The fine comes from a decision Apple made a few years back: It started throttling the peak performance of phones with old batteries, but didn’t tell the customers what was happening. Now France is making it pay the price.
What is Apple Guilty of?
In December 2017, Apple revealed that its recent iOS software updates had included a feature that slowed down the performance of older iPhone models. As a result, these models weren’t able to handle a quick peak of power, and the entire phone might shut down, even if it appeared to have plenty of energy left just a few seconds before. Apple’s reasoning was that this was the best way to combat issues stemming from the phone’s lithium-ion batteries as they aged. But their big mistake was not alerting any phone owners that their phones would suddenly have a cap on their peak performances, or that it was the ageing batteries that needed replacing, not the entire device. Users’ phones were most likely to shut down right when they were needed most: When they tried to pull up their Google Maps app at the end of a long day in a foreign city, for example. Apple apologized, offering a battery replacement for any affected devices at a reduced rate of $29. It also introduced a “Battery Health” feature to let users in on their phone’s maximum capacity. Granted, the full apology might have left a little to be desired, with hedging phrases like “We know that some of you feel Apple has let you down.” France, it appears, was not satisfied.
What is the Ruling?
France’s watchdog agency, The General Directorate for Competition Policy, Consumer Affairs and Fraud Control, or DGCCRF, began its probe into the case back in early 2018. Last Friday, it issued its judgement: A €25 million fine (that’s about $27 million in US dollars), along with an order to display a press release on its website highlighting their wrongdoing. And, since users can’t reverse iOS updates, they had no way of returning their phone to a more functional condition. Apple has since added an ability to reverse their battery-throttling feature, in their iOS 11.3 update. Granted, this fine is hardly going to kneecap Apple. It’s a drop in the massive tech giant’s $1.3 trillion market cap. In December 2019, Apple became the first company to pass $1 trillion, making it the last company in the world to be bothered by a paltry $27 million fine. The tech giant doesn’t just have France to worry about. Italy already slapped Apple with a €10 million fine in 2018 for the battery slow-down case, for instance, and Apple continues to battle US-based class action suits centering on the same planned obsolescence issue. In April 2018, a Judicial Panel consolidated 61 complaints, though more have popped up since, including one in August 2019 and another in October. In other words, Apple definitely hasn’t heard the last of this issue.

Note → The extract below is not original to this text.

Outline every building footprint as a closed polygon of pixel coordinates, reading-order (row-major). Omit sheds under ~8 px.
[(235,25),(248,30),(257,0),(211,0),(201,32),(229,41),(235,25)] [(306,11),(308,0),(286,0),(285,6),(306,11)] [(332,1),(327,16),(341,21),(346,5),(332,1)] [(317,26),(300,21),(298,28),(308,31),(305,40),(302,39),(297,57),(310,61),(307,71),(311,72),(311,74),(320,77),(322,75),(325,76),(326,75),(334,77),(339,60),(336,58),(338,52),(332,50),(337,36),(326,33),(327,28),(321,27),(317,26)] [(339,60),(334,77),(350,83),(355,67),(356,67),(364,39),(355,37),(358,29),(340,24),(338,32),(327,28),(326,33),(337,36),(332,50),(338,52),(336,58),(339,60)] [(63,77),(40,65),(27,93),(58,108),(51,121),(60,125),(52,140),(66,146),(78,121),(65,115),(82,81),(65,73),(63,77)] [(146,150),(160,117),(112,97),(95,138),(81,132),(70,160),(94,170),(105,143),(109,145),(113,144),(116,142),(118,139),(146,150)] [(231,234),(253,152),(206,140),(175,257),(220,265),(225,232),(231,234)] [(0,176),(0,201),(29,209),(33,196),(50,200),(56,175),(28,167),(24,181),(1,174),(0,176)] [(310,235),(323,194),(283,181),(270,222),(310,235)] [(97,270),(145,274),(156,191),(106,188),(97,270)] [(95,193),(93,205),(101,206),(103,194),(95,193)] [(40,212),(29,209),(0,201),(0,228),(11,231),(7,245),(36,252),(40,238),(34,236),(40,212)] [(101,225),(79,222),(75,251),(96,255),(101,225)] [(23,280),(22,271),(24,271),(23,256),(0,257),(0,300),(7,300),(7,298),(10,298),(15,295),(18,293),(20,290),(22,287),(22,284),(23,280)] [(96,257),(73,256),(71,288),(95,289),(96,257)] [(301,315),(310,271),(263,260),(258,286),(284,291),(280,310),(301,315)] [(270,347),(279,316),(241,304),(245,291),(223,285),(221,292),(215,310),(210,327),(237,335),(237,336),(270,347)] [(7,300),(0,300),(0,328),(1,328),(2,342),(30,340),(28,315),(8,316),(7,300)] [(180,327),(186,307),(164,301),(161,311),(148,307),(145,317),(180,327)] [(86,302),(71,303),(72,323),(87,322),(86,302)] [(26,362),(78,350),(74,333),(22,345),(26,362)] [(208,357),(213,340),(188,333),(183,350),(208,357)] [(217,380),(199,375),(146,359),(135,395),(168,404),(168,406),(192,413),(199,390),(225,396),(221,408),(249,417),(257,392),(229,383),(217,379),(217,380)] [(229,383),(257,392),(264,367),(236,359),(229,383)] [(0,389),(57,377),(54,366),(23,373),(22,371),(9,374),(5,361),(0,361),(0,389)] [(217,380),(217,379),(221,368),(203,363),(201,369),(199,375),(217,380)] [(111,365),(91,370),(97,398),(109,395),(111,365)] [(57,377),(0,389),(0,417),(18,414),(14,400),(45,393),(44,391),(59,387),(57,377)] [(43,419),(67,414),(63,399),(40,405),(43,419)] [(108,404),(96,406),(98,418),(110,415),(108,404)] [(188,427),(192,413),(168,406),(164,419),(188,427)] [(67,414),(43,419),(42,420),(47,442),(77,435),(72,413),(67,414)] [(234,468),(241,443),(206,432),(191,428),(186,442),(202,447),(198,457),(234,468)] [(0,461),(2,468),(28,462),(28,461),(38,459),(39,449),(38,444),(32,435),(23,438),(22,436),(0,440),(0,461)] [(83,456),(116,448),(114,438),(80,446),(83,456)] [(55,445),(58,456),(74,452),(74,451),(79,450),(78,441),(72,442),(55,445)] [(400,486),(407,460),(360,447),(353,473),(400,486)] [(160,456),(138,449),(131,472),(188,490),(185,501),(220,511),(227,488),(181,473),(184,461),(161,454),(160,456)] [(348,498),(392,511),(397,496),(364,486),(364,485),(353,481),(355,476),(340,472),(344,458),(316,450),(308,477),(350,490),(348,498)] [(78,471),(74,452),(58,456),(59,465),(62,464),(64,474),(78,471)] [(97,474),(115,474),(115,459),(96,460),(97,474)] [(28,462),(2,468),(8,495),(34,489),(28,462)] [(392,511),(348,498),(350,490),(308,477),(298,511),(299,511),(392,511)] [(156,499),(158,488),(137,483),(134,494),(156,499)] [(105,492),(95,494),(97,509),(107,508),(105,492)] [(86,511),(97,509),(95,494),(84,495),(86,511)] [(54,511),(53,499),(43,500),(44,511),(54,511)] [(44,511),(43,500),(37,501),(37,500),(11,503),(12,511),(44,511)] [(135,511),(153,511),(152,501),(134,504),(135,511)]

Apple’s Court European Battles
Apple is not new to court battles in Europe. What’s the saying? You don’t get to a $1.3 trillion market cap without making a few enemies? Recently, The EU has been pushing for a universal phone charger standard in order to cut down on waste. Apple lobbied hard against it, commissioning studies and arguing that the ruling would hurt the industry’s “ability to innovate.” Regardless, the EU has now ruled in favour of a single charger solution, which will doubtless lead to headaches for Apple down the line. Plus, Apple only recently finished paying a hefty $15 billion fine to the EU over tax benefits from the Irish government. In 1991, Ireland agreed to only tax a set bracket of Apple’s earnings. But it’s illegal for an EU country to offer just one business a sweetheart deal, so the EU got wind of it eventually and doled out a fine that actually put a sizeable dent in Apple’s earnings. I could go on listing Apple’s international legal run-ins, but you get the point. Besides, I don’t want to open too many tabs and risk my iPhone crashing.